Add yield hypercall for KVM guests [Kernel]

Prev: Tight check of pfn_valid on sparsemem - v4
Next: Paravirt-spinlock implementation for KVM guests (Version 0)

From: Jeremy Fitzhardinge on 26 Jul 2010 13:20

On 07/25/2010 11:14 PM, Srivatsa Vaddagiri wrote:
> Add KVM hypercall for yielding vcpu timeslice.

Can you do a directed yield?

J

> Signed-off-by: Srivatsa Vaddagiri<vatsa(a)linux.vnet.ibm.com>
>
> ---
> arch/x86/include/asm/kvm_para.h | 1 +
> arch/x86/kvm/x86.c | 7 ++++++-
> include/linux/kvm.h | 1 +
> include/linux/kvm_para.h | 1 +
> 4 files changed, 9 insertions(+), 1 deletion(-)

*Dataset content*.
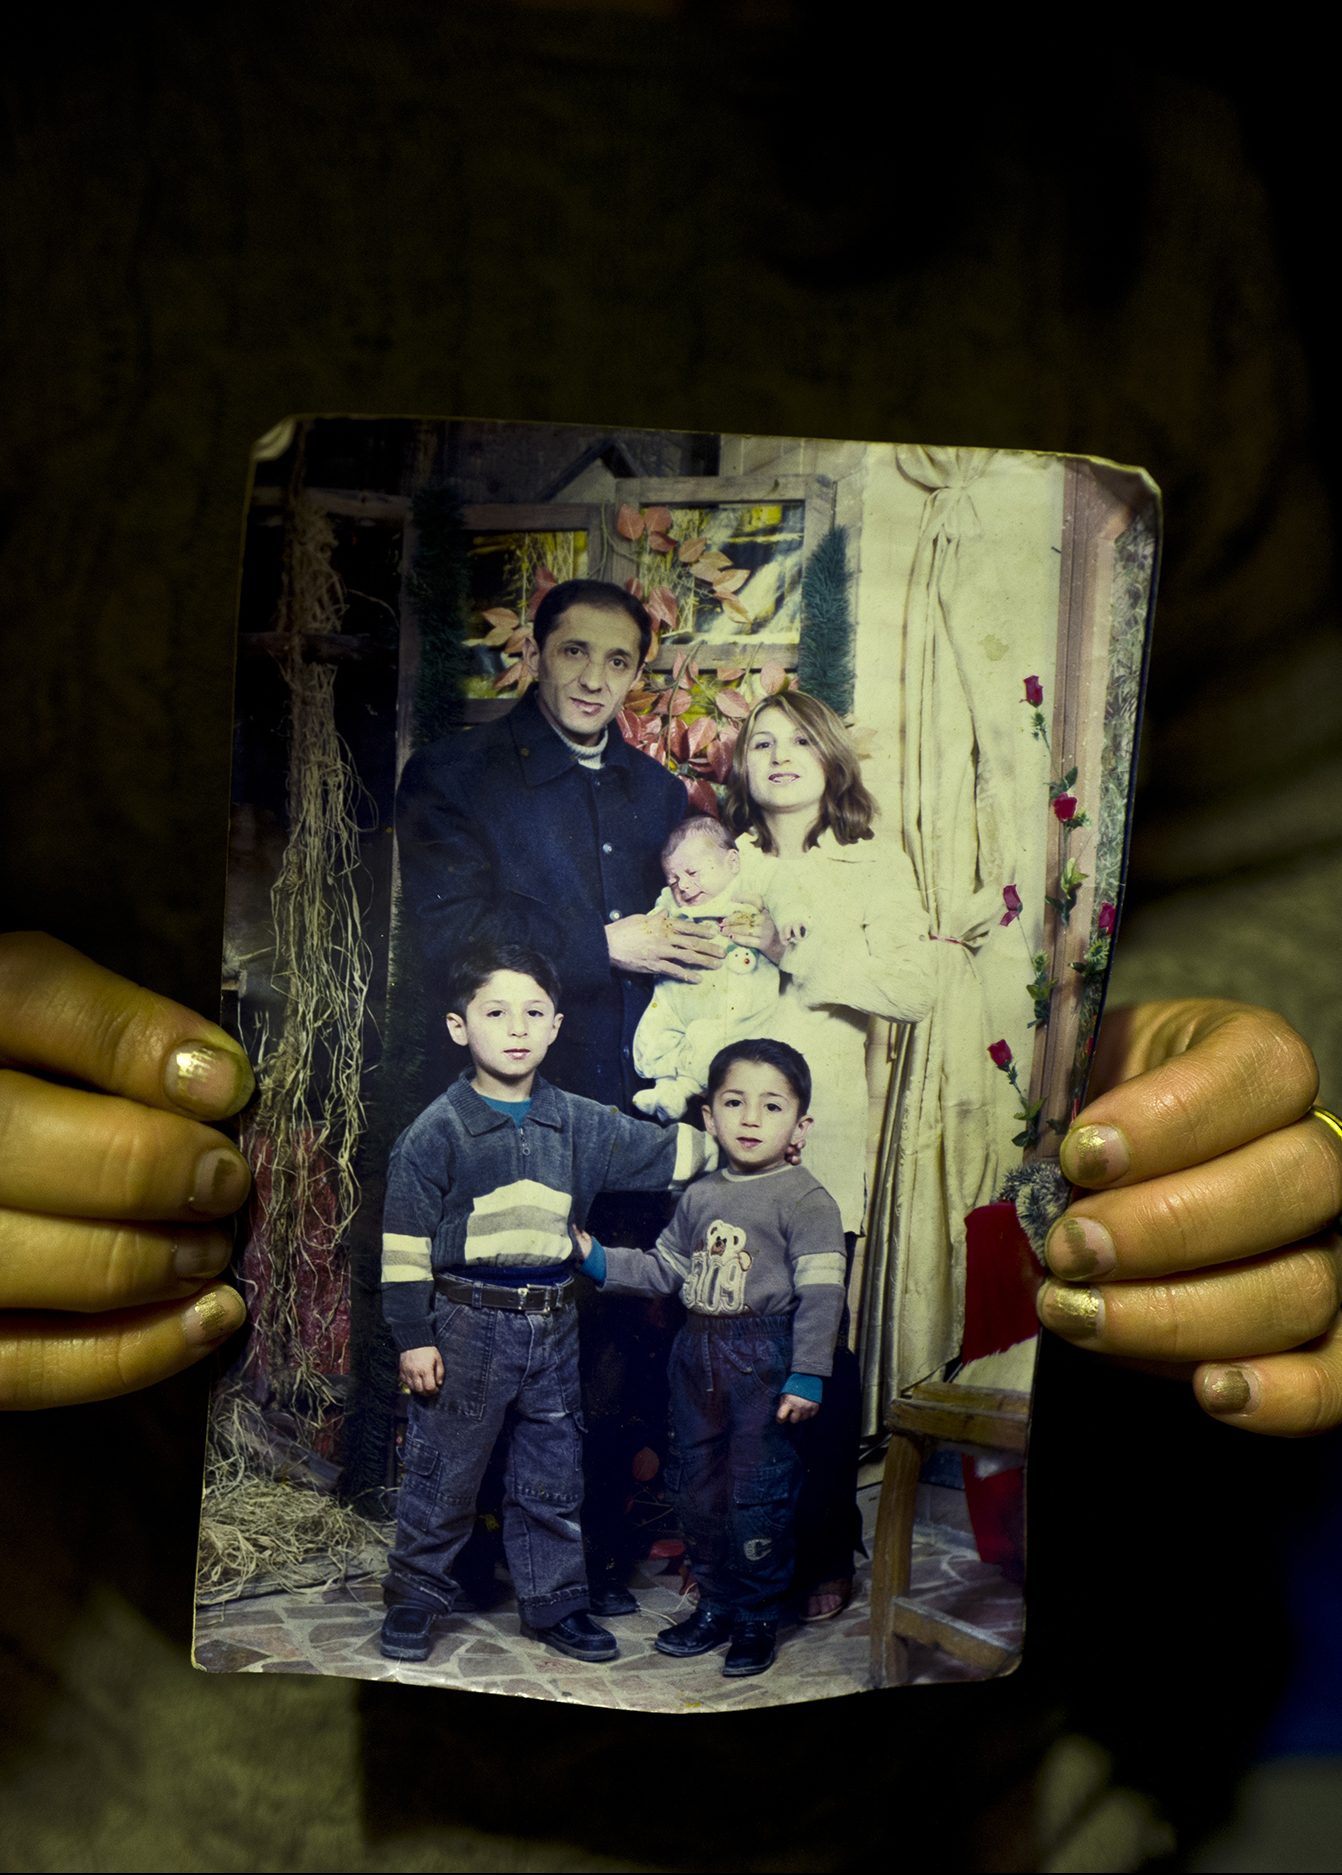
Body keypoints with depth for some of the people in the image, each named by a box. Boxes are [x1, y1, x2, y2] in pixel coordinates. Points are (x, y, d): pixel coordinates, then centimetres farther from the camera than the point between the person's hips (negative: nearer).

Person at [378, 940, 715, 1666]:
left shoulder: (579, 1124, 3)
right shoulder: (436, 1131, -8)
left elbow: (670, 1153, 10)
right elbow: (405, 1243, -7)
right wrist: (413, 1338, -9)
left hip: (552, 1326, 4)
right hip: (466, 1325, -4)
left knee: (553, 1477, 14)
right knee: (443, 1473, 8)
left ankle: (554, 1602, 29)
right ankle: (413, 1599, 27)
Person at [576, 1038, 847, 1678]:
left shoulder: (805, 1200, -9)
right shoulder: (700, 1197, 10)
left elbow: (820, 1294, -13)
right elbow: (666, 1269, 18)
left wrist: (807, 1376, -18)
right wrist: (599, 1259, 7)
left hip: (764, 1361, -6)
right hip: (697, 1356, 7)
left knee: (757, 1495, 1)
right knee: (697, 1488, 15)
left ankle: (758, 1619, 20)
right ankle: (715, 1605, 32)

*What to work on*.
a) Please duplicate the part of the hypercall thread that opens with the words containing "Can you do a" and closes with "insertions(+), 1 deletion(-)".
b) For each statement, answer yes or no according to the hypercall thread and quote the words that decide it: (i) the patch changes four files; (ii) the reply asks whether a directed yield can be done; (iii) the message from Jeremy Fitzhardinge is dated 25 Jul 2010.
The records that come after the hypercall thread are separate material from it.

*Solutions by task*.
a)
Can you do a directed yield?

J

> Signed-off-by: Srivatsa Vaddagiri<vatsa(a)linux.vnet.ibm.com>
>
> ---
> arch/x86/include/asm/kvm_para.h | 1 +
> arch/x86/kvm/x86.c | 7 ++++++-
> include/linux/kvm.h | 1 +
> include/linux/kvm_para.h | 1 +
> 4 files changed, 9 insertions(+), 1 deletion(-)

b)
(i) Yes: "4 files changed, 9 insertions(+), 1 deletion(-)"
(ii) Yes: "Can you do a directed yield?"
(iii) No: "From: Jeremy Fitzhardinge on 26 Jul 2010 13:20"